The SRI achieved this through the systematic use of information technology and the introduction of more detailed reporting requirements for companies, combined with strict measures to punish tax evaders. Since April 2006, the SRI has required companies to submit a range of detailed information on monthly value-added tax (VAT) filings, financial yields, credit-card movements and income tax withholdings. Despite complaints from businesses about the time taken and difficulty in filling out these forms, they have proved to very useful in curbing tax evasion. The SRI has used the information to monitor exports, imports, purchases, sales, voided receipts and withholdings in general. This has allowed it to come up with much more systematic (and higher) estimates of the revenues due to it.

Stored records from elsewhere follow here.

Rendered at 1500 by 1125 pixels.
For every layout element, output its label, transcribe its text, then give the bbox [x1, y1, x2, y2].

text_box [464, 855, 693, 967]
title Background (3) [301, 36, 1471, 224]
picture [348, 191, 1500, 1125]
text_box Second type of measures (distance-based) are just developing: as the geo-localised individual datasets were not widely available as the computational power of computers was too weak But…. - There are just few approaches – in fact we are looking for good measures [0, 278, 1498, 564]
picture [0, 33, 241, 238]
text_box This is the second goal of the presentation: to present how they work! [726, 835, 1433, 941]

Once these estimates have been made, companies have been forced to pay up their taxes and the estimated arrears. Commercial outlets and private professional offices of proven tax evaders in most main cities have been shuttered until they have met their tax obligations. The process is still only partially complete, and the SRI estimates that there is much more potential to increase tax revenues through further tightening and better compliance. The stick of more stringent and effective enforcement has been combined with the carrot of lower rates corporation tax rates are to be lowered to 22 per cent from the current 25 per cent.
These increased revenues both from oil royalties and from tax collection have been directed towards increased social spending and public investment. Ecuador now has the highest rate of public investment (10 per cent of GDP) in the Latin American region. In addition to spending on much-needed physical infrastructure, an important part of this has been devoted to public housing. In the period 2007-09, the housing deficit was reduced as more than 200,000 homes were handed over to the public. The number of homes with a sewage system increased from 2.78 million in 2006 to 3.33 million in 2010, which is more than two-thirds of urban households.
Social spending has also doubled, from 5 to 10 per cent of GDP between 2006 and 2011. Much of this has gone towards increases in public employment in activities such as health, sanitation and education and in ensuring that all public sector workers are part of the formal employment sector, with minimum wages and proper regulated working conditions, rather than working in subcontracted companies. (Incidentally, this move, along with enforcement of social security and labour laws, has had a knock-on positive effect in the labour market in general. Even in the private sector, formal employment has increased and informal employment has fallen in sharp contrast to trends in most of the rest of the world.)
Investment in health has increased by 129 per cent, driven also by the requirement of the 2008 Constitution that all citizens have access to free health care. Education is also to be available free at all levels, and the education budget has more than tripled, from $235 million over 2003-06 to $941 million in 2007-10.
So it can be done, after all. Tax revenues can be increased, by enforcing proper tax collection and cracking down on evasion. Big companies both domestic and multinational can be disciplined without adversely affecting investment or GDP growth. The increased public revenues can be used for more public provision in necessary areas to ensure the social and economic rights of citizens. All this is clearly possible, even for a small country operating with several constraints in the globally integrated world.
This is a message that must reach policymakers everywhere, especially in India where the general attitude towards both revenue mobilisation and social spending is defeatist and conservative in the extreme. Even more, this message should reach people everywhere so that they can create much more public pressure to achieve what turns out to be eminently doable.